Mo Rocca at 7:11PM on Sep 27th 2007
85. Ray, my darling,
It's spelt T E S T I C L E S.
Use them. They're your friends.
If you ever speak to Mo (or anyone else, for that matter) this way again, you'll be picking up your teeth with broken fingers.
It's not an empty threat, mind you.
FREE BIRD!
Miguel Cane at 8:23PM on Sep 27th 2007
86. Wow, Ray. Very insightful and well articulated!
If only everyone would realize that the world is just as simple as you see it...
Had I some testicals, I would grab them right now to salute you, sir. Your name suits you.... a ray of light in this crazy, mixed-up world.
I will never forget you, Ray. Never.
themkickingpoe at 9:53PM on Sep 27th 2007
87. Ray,
I've been cleaning my Hillary bobblehead with warm, soapy water and a toothbrush.
Should I just be running her under tap water and saving, oh, how many seconds?

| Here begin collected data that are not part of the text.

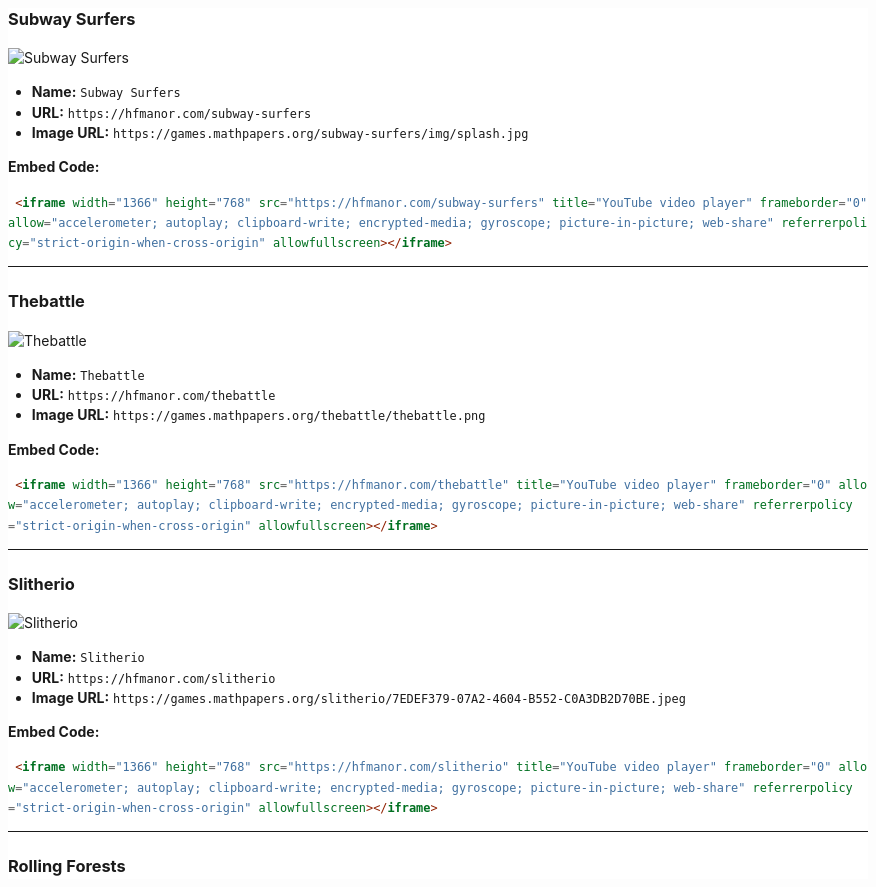 ### Subway Surfers

<img src="https://games.mathpapers.org/subway-surfers/img/splash.jpg" alt="Subway Surfers" width="256" height="256">

- **Name:** `Subway Surfers`
- **URL:** `https://hfmanor.com/subway-surfers`
- **Image URL:** `https://games.mathpapers.org/subway-surfers/img/splash.jpg`

**Embed Code:**
```html
 <iframe width="1366" height="768" src="https://hfmanor.com/subway-surfers" title="YouTube video player" frameborder="0" allow="accelerometer; autoplay; clipboard-write; encrypted-media; gyroscope; picture-in-picture; web-share" referrerpolicy="strict-origin-when-cross-origin" allowfullscreen></iframe> 
```

---

### Thebattle

<img src="https://games.mathpapers.org/thebattle/thebattle.png" alt="Thebattle" width="256" height="256">

- **Name:** `Thebattle`
- **URL:** `https://hfmanor.com/thebattle`
- **Image URL:** `https://games.mathpapers.org/thebattle/thebattle.png`

**Embed Code:**
```html
 <iframe width="1366" height="768" src="https://hfmanor.com/thebattle" title="YouTube video player" frameborder="0" allow="accelerometer; autoplay; clipboard-write; encrypted-media; gyroscope; picture-in-picture; web-share" referrerpolicy="strict-origin-when-cross-origin" allowfullscreen></iframe> 
```

---

### Slitherio

<img src="https://games.mathpapers.org/slitherio/7EDEF379-07A2-4604-B552-C0A3DB2D70BE.jpeg" alt="Slitherio" width="256" height="256">

- **Name:** `Slitherio`
- **URL:** `https://hfmanor.com/slitherio`
- **Image URL:** `https://games.mathpapers.org/slitherio/7EDEF379-07A2-4604-B552-C0A3DB2D70BE.jpeg`

**Embed Code:**
```html
 <iframe width="1366" height="768" src="https://hfmanor.com/slitherio" title="YouTube video player" frameborder="0" allow="accelerometer; autoplay; clipboard-write; encrypted-media; gyroscope; picture-in-picture; web-share" referrerpolicy="strict-origin-when-cross-origin" allowfullscreen></iframe> 
```

---

### Rolling Forests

Oops, gotta go, my filet mangione is burning.
John Giza at 11:10AM on Sep 28th 2007
88. Mo, You should be ashamed of yourself. You should be grateful that someone puts up with your sorry ass! If you don't like something she is doing, tell her and ask her to do it your way in your house , it is that simple! To put this on your blog and whimper inconsolably is reprehesible! Time for a med check and to up your sessions to 5 times a week and to graduate from Dr. Saguaro to Dr. Prickly Pear. You need industrial strength humiliation and degradation to achieve a properly shame-filled life!

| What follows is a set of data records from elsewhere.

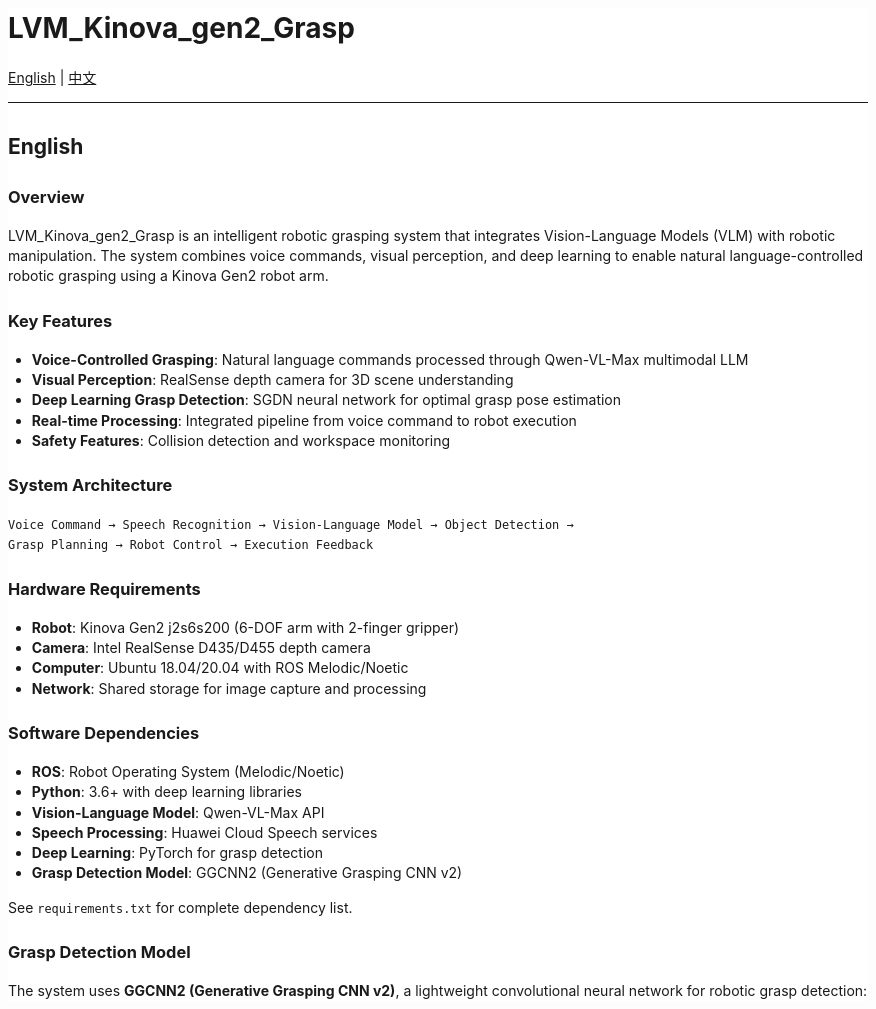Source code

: # LVM_Kinova_gen2_Grasp

[English](#english) | [中文](#中文)

---

## English

### Overview

LVM_Kinova_gen2_Grasp is an intelligent robotic grasping system that integrates Vision-Language Models (VLM) with robotic manipulation. The system combines voice commands, visual perception, and deep learning to enable natural language-controlled robotic grasping using a Kinova Gen2 robot arm.

### Key Features

- **Voice-Controlled Grasping**: Natural language commands processed through Qwen-VL-Max multimodal LLM
- **Visual Perception**: RealSense depth camera for 3D scene understanding
- **Deep Learning Grasp Detection**: SGDN neural network for optimal grasp pose estimation
- **Real-time Processing**: Integrated pipeline from voice command to robot execution
- **Safety Features**: Collision detection and workspace monitoring

### System Architecture

```
Voice Command → Speech Recognition → Vision-Language Model → Object Detection → 
Grasp Planning → Robot Control → Execution Feedback
```

### Hardware Requirements

- **Robot**: Kinova Gen2 j2s6s200 (6-DOF arm with 2-finger gripper)
- **Camera**: Intel RealSense D435/D455 depth camera
- **Computer**: Ubuntu 18.04/20.04 with ROS Melodic/Noetic
- **Network**: Shared storage for image capture and processing

### Software Dependencies

- **ROS**: Robot Operating System (Melodic/Noetic)
- **Python**: 3.6+ with deep learning libraries
- **Vision-Language Model**: Qwen-VL-Max API
- **Speech Processing**: Huawei Cloud Speech services
- **Deep Learning**: PyTorch for grasp detection
- **Grasp Detection Model**: GGCNN2 (Generative Grasping CNN v2)

See `requirements.txt` for complete dependency list.

### Grasp Detection Model

The system uses **GGCNN2 (Generative Grasping CNN v2)**, a lightweight convolutional neural network for robotic grasp detection:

Todd at 10:25PM on Sep 28th 2007
89. Why do I feel a Polish joke in here somewhere? I'm Polish, don't you worry. Anyway, here's what you do if you insist of having someone else come in and clean your apartment (what's that about anyway?) - when you give her the money, put a nice note in an envelope with the cash (or check? money order? food stamps?) telling her that you appreciate what she's doing for you (Who LIKES cleaning after people?) however, "would you use cleaning solution on the floor, and check on the bushes outside to make sure they aren't full of cigarettes or animals or something." And perhaps tell her you will provide the cleaning materials for her, and maybe a small gift if she actually does it. You don't even have to confront her directly, just use the note to do the talking. Make sure you write on there "If you have any questions, don't hesitate to ask!" You have to be nice to service people, because they really don't want to clean up after people who are too busy to use their oven. :)
angryrose at 2:53AM on Sep 29th 2007
90. are you serious? i think you're being way too picky and you should just be happy that you can afford a cleaning lady.
since you can afford it, but still complain like a girl.......quit wringing your hands about it and just talk to the lady already. if she doesn't get it then hire somebody else.